Dry Valley soils are cold and salty – basically the same environmental conditions that are used for long-term storage of DNA. Sure, Dry Valley soils may be diverse, but are all of these different microbes actively playing a role in soil ecosystems? Or do they just blow in here from other places, hang out in the soil, but never actually contribute anything? Because past studies inferred diversity based on the presence of DNA, it is it possible that the diversity of microbes that play active roles in Dry Valley ecosystem functioning is only a small subset of the microbes present in the soil? Dry Valley soils look diverse, but is the diversity functionally relevant?

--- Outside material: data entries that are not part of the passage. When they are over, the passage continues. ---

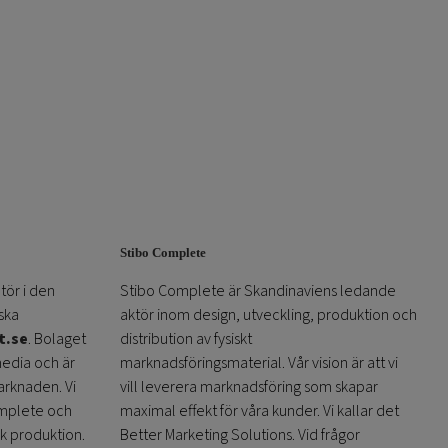
Stibo Complete
tör i den
Stibo Complete är Skandinaviens ledande
ska
aktör inom design, utveckling, produktion och
t.se
. Bolaget
distribution av fysiskt
media och är
marknadsföringsmaterial. Vår vision är att vi
arknaden. Vi
vill leverera marknadsföring som skapar
omplete och
maximal effekt för våra kunder. Vi kallar det
sk produktion.
Better Marketing Solutions. Vid frågor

Suppose for a moment that we were collecting DNA from Siberian ice cores and inferring ecological function based on the taxonomic affinities of the DNA sequences. When we encounter a chunk of frozen wooly mammoth tissue what would we infer about biological diversity and ecological function? That giant herbivores are running around and shaping Siberian ecosystem processes? Clearly our inferences would be a poor reflection of what actually goes on!
Long-term climate observations by the McMurdo Long-Term Ecological Research group are revealing increased frequency and magnitude of ‘pulse- events’ – periods of rapid warming and ice melt that lead to increased liquid water moving across/through the Dry Valley landscape. Which microbes are active in dry soils? Which microbes are responding to pulse events? Which microbes are completely dormant, waiting for more favorable conditions?
To answer these questions we set up a contained experiment that will capture the microbial response to a pulse wetting event. In the experiment we wet some soils with stable isotope labeled water (O18). The microbes that respond to the wetting event by taking up the O18 will incorporate the label into their DNA. We then extract the DNA from all the microbes in the soil and separate the strands of DNA that have incorporated the label from the strands of DNA that did not incorporate the label. We then sequence the two pools of DNA to reveal which taxa responded to the pulse and which did not – essentially, when it comes to identifying who responds to pulse events, we’ll be able to distinguish the players from the poseurs. Additionally, in order to link the response to actual ecosystem processes, we are measuring CO2 flux in the soils as a surrogate of microbial activity. For example, soils pulsed with water are expected to increase in ecological activity, and thus an increase in CO2 flux through the soil ecosystem.
This involved several steps. First, the experiment was set up conducted near the McMurdo Long-term ecological research (LTER) stoichiometry plots at F6 (Lake Fryxell, Taylor Valley). We outlined a patch of soil 8 m long and 1 m wide, with 8 replicates of 1 m2. Six PVC collars were placed in each of these 8 replicates, color coded to make it easy to tell which sampling period each represented – a control that wasn’t treated at all, so we’d know what the background of each little plot was, and collars to be sampled at 12, 24, 48, 72 and 144 hours after the treatments were added. You can see the collars here:
These collars were placed into the soil, one of each color-coded sample per plot—the locations of these colors within the small plot were randomized beforehand, and here you can see Uffe setting the collars into the soil as Zach reads off where each is supposed to go.
Once the collars were in place, Diana went around with a ruler to measure how much space was between the surface of the soil and the top of the collar—this is important because the machine that Byron would later use to measure how much CO2 was emitted from each plot needs to know how much space is being measured!
Once this information was collected, Uffe and Zach added water to the plots (the treatment), and Byron added the O18 to the experimental plots. Here you can see Uffe and Zach carefully treating their collars, and in the background Byron is taking respiration measurements:
Byron then had to stay out all week (and will have to go out once more) in order to take the respiration measurements at each time period—one 12 hours after the treatments were conducted, one 24 hours later, and so on until all the appropriate readings were taken. The microbial responses are collected in a time series of 12, 24, 48, 72, and 144 hours. The DNA sequencing and analyses will be done off the ice at Brigham Young University. Here you can see him set up to take these measurements.